Лоло - страница 19



Само помещение местной управы разделено небольшой стойкой на две части: меньшая, с диванчиками и стульями вдоль окон, – для посетителей, и бóльшая – для служащих. На стойке – пластиковые таблички с указанием имен и должностей. У дальней стены – шкафы с бумагами, книгами. На стенах – образцы каллиграфии и традиционная живопись. И на всем – налет некоей провинциальности.

Переговорив с чиновником Отдела культуры и получив местные издания-путеводители по округу, профессор Юн договорился также и о том, чтобы нас подвезли до первой цели экспедиции, деревни Чунбан. Дали маленький грузовичок и легковую машину.

И вот мы в деревне. Перед въездом – небольшая площадь, образованная магазинчиком и заведением, о существовании которого я раньше никогда не подозревал и которое, признаюсь, весьма удивило меня. Небольшое одноэтажное здание, облицованное кирпичной плиткой. Узенькая веранда со старыми стульями, на которых сидят прожженные солнцем морщинистые старики в одеждах традиционного покроя. За верандой – кухня. Слева от кухни и позади нее комнаты. В главной, что слева, – огромный запыленный телевизор, пара столов, заваленных такими же пыльными журналами, остановившиеся настенные часы, несколько картин с традиционной живописью. Окна, непрозрачные, затянуты металлической сеткой от мошкары. В углу сложены подстилки. На полу – пепельницы, корейские шахматы и шашки, деревянные подголовники-«подушки». И называется все это – «Павильон для престарелых», нечто вроде клуба, где пожилые жители деревни могут собраться, побеседовать, поиграть в шашки, принять гостей с ночевкой. Кстати, ходят в такие «павильоны» в основном мужчины, в то время как пожилые женщины предпочитают собираться у кого-либо дома. Все бы ничего, и идея сама неплоха, но старость, собранная в одном месте, налет пыли, хотя полы в помещении чистые и кухня оборудована весьма современно, все же производят странное впечатление.
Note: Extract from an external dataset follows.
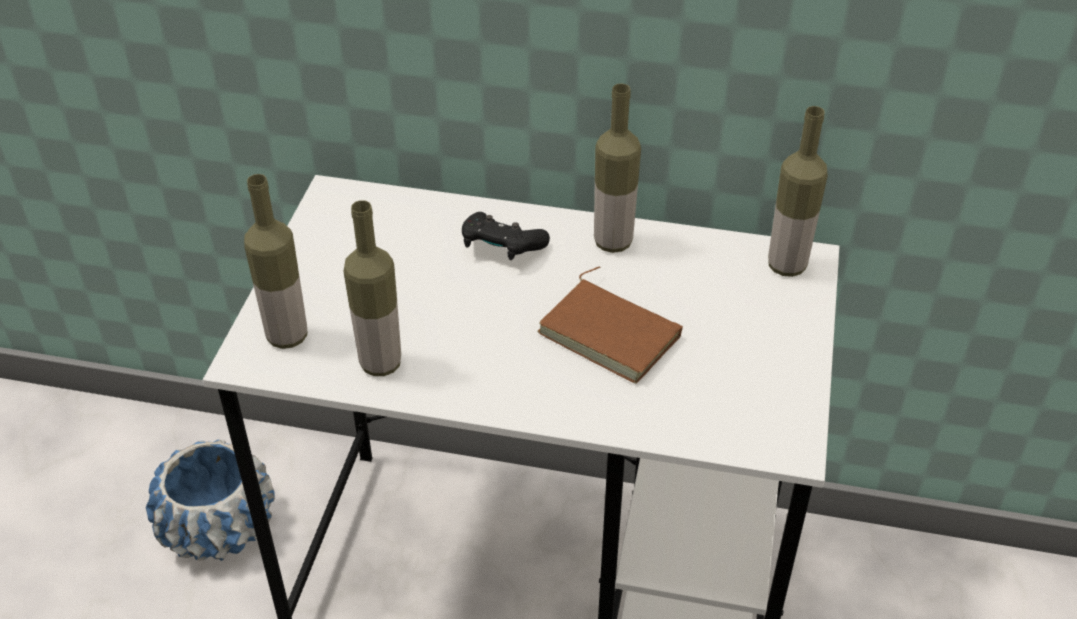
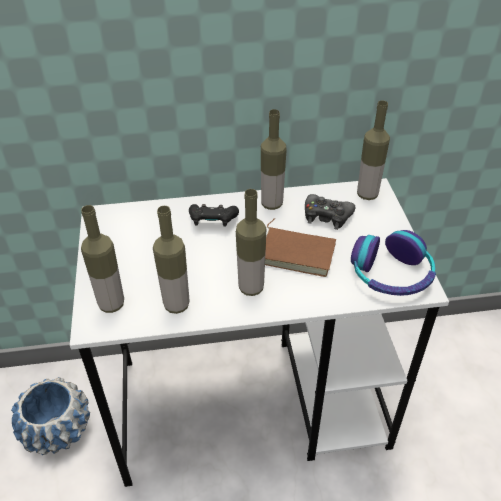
camera: 20 degrees left, 0 degrees up
none -> bottle [236,189,266,296]
none -> black game controller [305,194,355,230]
none -> headphones [351,230,436,296]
Там студентам и предстояло ночевать.

Часов около четырех дня в «павильоне» собралось шесть человек стариков, кто в традиционной корейской одежде ханбок – широких розовых штанах и кофте с V-образным воротом, желтой жилетке, кто в недорогих европейских одеждах – в брюках, рубашке и куртке. Все разместились в углу большой комнаты, недалеко от входа. Студенты, семь человек, и профессор Юн сразу выставили перед стариками корейскую рисовую брагу макколли в пластиковых бутылках, печенье, сушеные кальмары. Какие песни и предания без бутылочки?

Однако старики не сразу начали петь. Прежде пошли разговоры о жизни: мол, вот в пятидесятые годы не было мужчин, доживавших до 60 лет, а теперь самому старшему – 83. Потом стали говорить о женитьбе: мол, какие симпатичные девушки (студентки) приехали в деревню, и неплохо было бы их поскорее отдать замуж, желательно за местных. А студенты все более настойчиво требовали народных песен. Худые, сморщенные, с лицами темно-шоколадного цвета старики беспрерывно курили и рассказывали об ушедших традициях деревни Чунбан:

– Был раньше в деревне священный холм и источник. И люди пили из него и брали воду, чтобы умыться. И еще собирали с каждого дома немного риса и совершали жертвоприношения духу холма. Но теперь деревня опустела, все молодые в городах. Никто жертвоприношений не совершает…

Я во время этого первого опроса, боясь нарушить атмосферу доверительности между студентами и стариками, ибо вид иностранца в глубинке к откровенности не располагает, уселся в дальнем конце комнаты под остановившимися настенными часами. Тем не менее я тоже потихоньку вытащил микрофончик и попытался записать речи стариков. Вдруг один из них встал, ни слова не говоря, подошел к часам и принялся заводить их, не обращая на меня никакого внимания, словно меня вообще не было здесь. Часы неприятно затикали над головой, создавая заметные помехи аудиозаписи. К счастью, они оказались сломанными и минут через 15–20, к моей величайшей радости, остановились.